Unit abstractions. Control can also be abstracted to include a collection of procedures that provide logically related services to other parts of a program and that form a unit, or standalone, part of the program. For example, a data management program may require the computation of statistical indices for stored data, such as mean, median, and standard deviation. The procedures that provide these operations can be collected into a program unit that can be translated separately and used by other parts of the program through a carefully controlled interface. This allows the program to be understood as a whole without needing to know the details of the services provided by the unit. Examples of unit abstractions include the module of Modula-2 and the package of Ada. Note that unit abstractions for data and for control are essentially the same.
One kind of control abstraction that does not fit into any one abstraction level is that of parallel programming mechanisms. Many modem computers have several processors or processing elements and are capable of processing different pieces of data simultaneously. A number of programming languages have included mechanisms that allow for the parallel execution of parts of programs, as well as providing for synchronization and communication among such program parts. Ada provides the task mechanism for parallel execution. Ada’s tasks are essentially a unit abstraction.Other languages provide different levels of parallel abstractions, even down to the statement level.
It is worth noting that almost all abstraction mechanisms are provided for human readability, If a programming language needs to describe only computation, then it needs only enough mechanisms to be able to describe all the computations that a Turing machine can perform, Such a language is called Turing complete. As the following property shows, Turing completeness can be achieved with very few language mechanisms:
A programming language is Turing complete provided it has integer variables and arithmetic and sequentially executes statements, which include assignment, selection (if) and loop (while) statements.
1.3 Computational Paradigms
Imperative Programming:
Programming languages began by imitating and abstracting the operations of a computer.
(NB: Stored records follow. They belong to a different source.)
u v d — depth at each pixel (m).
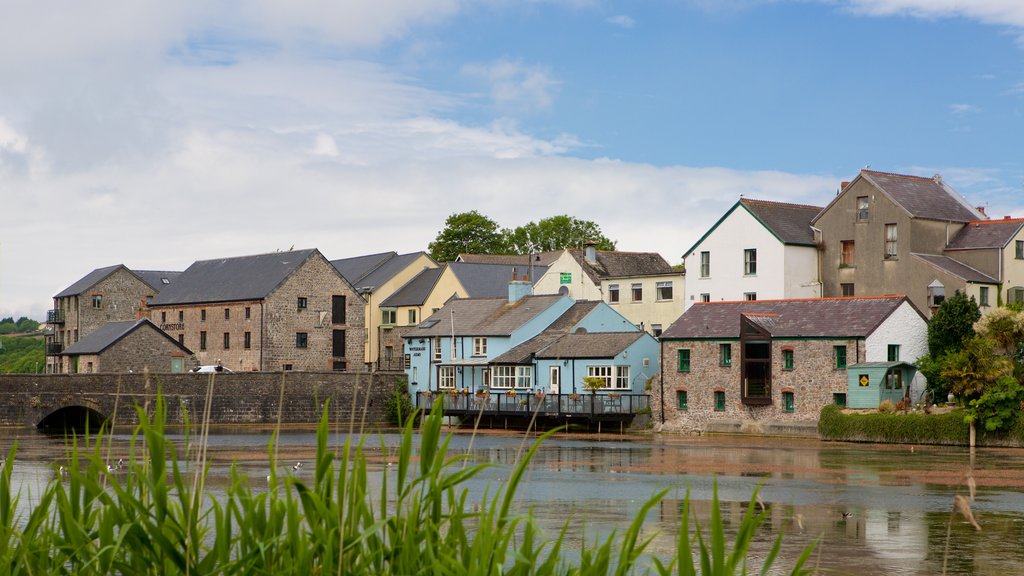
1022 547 24.59
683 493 33.59
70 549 7.66
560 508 29.56
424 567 7.16
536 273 102.06
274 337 91.19
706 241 76.62
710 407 66.25
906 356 61.78
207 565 7.29
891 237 69.12
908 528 27.25
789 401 63.03
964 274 65.94
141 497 7.57
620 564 7.26
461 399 76.00
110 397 73.00
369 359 97.19
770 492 34.66
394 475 27.91
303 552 7.14
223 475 35.81
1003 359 53.72
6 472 8.27
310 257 93.44
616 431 69.50
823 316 63.31
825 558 23.08
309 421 78.38
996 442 52.75
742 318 64.81
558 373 74.62
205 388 75.62
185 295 100.12
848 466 43.84
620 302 84.25
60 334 115.50
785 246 71.62
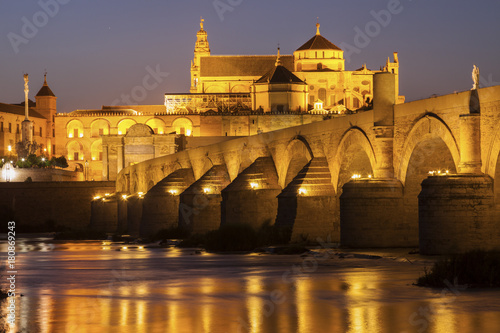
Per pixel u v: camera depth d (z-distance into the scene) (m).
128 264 42.00
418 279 29.06
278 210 58.97
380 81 51.19
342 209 50.88
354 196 50.22
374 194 50.03
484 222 40.97
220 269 37.19
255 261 42.25
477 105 41.69
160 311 23.38
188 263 41.84
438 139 46.88
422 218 42.31
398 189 50.31
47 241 84.69
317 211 57.38
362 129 54.22
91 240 87.44
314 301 24.88
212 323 21.30
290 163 67.94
It is not surprising that the kind of computer for which they were written had a significant effect on their design. In most cases the computer in question was the von Neumann model: a single central processing unit that sequentially executes instructions that operate on values stored in memory. Indeed, the result on Turing completeness of the previous section explicitly referred to sequential execution and the use of variables and assignment. These are typical features of a language based on the von Neumann model: variables represent memory values, and assignment allows the program to operate on these memory values.
A programming language that is characterized by these three properties – the sequential execution of instructions, the use of variables representing memory locations, and the use of assignment to change the values of variables – is called an imperative language, since its primary feature is a sequence of statements that represent commands, or imperatives. Sometimes such languages are also called procedural but this has nothing explicitly to do with the concept of procedures discussed earlier.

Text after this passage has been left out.